Abstract:Convolutional neural networks (CNNs) have become the dominant neural network architecture for solving many state-of-the-art (SOA) visual processing tasks. Even though Graphical Processing Units (GPUs) are most often used in training and deploying CNNs, their power efficiency is less than 10 GOp/s/W for single-frame runtime inference. We propose a flexible and efficient CNN accelerator architecture called NullHop that implements SOA CNNs useful for low-power and low-latency application scenarios. NullHop exploits the sparsity of neuron activations in CNNs to accelerate the computation and reduce memory requirements. The flexible architecture allows high utilization of available computing resources across kernel sizes ranging from 1x1 to 7x7. NullHop can process up to 128 input and 128 output feature maps per layer in a single pass.

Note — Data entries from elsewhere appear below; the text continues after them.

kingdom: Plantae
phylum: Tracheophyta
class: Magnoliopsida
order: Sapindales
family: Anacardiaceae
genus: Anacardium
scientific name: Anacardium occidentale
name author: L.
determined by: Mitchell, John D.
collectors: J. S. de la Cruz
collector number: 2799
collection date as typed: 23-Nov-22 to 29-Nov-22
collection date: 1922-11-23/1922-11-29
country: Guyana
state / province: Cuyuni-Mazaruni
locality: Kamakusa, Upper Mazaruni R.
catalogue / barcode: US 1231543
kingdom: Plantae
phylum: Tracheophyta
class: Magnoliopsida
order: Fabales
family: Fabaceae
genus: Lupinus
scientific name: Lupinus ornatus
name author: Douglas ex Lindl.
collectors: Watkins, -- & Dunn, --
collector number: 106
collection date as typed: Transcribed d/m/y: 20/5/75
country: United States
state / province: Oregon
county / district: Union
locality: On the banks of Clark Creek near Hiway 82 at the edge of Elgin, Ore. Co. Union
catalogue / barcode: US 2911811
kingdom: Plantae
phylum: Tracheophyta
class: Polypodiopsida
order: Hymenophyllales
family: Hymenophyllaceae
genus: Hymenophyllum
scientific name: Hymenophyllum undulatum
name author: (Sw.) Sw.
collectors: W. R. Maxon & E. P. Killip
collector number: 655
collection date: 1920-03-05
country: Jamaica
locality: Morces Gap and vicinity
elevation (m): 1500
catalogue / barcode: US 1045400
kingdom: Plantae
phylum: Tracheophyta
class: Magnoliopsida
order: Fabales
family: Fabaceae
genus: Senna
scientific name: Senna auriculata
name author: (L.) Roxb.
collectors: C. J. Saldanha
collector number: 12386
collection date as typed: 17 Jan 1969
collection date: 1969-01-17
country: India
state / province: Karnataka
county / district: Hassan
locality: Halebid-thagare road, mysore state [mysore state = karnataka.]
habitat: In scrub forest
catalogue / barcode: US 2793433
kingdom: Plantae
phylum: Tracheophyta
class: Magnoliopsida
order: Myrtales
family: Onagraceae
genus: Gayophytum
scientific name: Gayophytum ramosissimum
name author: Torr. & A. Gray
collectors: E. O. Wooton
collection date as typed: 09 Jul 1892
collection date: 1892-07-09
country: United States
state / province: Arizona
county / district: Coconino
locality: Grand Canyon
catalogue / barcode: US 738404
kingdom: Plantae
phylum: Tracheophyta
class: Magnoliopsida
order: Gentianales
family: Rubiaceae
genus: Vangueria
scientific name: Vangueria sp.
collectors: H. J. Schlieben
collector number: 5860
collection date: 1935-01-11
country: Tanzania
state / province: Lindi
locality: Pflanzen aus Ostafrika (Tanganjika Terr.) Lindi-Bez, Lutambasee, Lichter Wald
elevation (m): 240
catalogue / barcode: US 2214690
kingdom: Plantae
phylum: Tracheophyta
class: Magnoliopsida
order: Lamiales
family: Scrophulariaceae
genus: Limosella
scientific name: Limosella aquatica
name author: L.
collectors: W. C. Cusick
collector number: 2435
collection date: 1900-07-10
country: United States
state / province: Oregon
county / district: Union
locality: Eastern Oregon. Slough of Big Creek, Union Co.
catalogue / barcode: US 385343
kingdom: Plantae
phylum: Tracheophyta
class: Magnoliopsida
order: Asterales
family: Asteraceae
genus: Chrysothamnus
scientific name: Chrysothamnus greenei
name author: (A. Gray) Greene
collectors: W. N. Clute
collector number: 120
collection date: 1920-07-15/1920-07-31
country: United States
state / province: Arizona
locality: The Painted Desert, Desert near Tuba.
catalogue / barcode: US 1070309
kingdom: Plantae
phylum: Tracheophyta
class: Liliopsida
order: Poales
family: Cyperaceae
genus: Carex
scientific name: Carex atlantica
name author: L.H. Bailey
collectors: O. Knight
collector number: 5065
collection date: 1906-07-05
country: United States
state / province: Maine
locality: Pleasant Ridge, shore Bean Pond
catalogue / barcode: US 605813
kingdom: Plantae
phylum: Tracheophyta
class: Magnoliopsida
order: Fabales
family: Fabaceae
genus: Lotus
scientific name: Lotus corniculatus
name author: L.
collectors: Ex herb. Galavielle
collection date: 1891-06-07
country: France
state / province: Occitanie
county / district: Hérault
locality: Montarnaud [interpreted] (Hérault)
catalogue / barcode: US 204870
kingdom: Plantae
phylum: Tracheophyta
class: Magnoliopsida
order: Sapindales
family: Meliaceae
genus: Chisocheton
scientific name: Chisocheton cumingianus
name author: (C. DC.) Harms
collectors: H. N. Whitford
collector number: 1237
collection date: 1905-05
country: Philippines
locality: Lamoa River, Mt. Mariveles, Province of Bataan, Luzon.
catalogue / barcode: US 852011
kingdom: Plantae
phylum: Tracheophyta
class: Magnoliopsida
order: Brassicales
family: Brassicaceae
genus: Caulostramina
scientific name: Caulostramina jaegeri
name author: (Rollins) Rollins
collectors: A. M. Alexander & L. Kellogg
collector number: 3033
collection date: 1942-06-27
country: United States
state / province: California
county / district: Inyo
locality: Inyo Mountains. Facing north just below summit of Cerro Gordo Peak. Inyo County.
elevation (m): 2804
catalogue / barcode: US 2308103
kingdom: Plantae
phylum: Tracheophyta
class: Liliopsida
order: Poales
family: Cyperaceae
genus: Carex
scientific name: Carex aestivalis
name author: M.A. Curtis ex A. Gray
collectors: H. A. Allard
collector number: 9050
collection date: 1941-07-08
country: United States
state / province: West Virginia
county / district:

We implemented the proposed architecture on a Xilinx Zynq FPGA platform and present results showing how our implementation reduces external memory transfers and compute time in five different CNNs ranging from small ones up to the widely known large VGG16 and VGG19 CNNs. Post-synthesis simulations using Mentor Modelsim in a 28nm process with a clock frequency of 500 MHz show that the VGG19 network achieves over 450 GOp/s. By exploiting sparsity, NullHop achieves an efficiency of 368%, maintains over 98% utilization of the MAC units, and achieves a power efficiency of over 3TOp/s/W in a core area of 6.3mm$^2$. As further proof of NullHop's usability, we interfaced its FPGA implementation with a neuromorphic event camera for real time interactive demonstrations.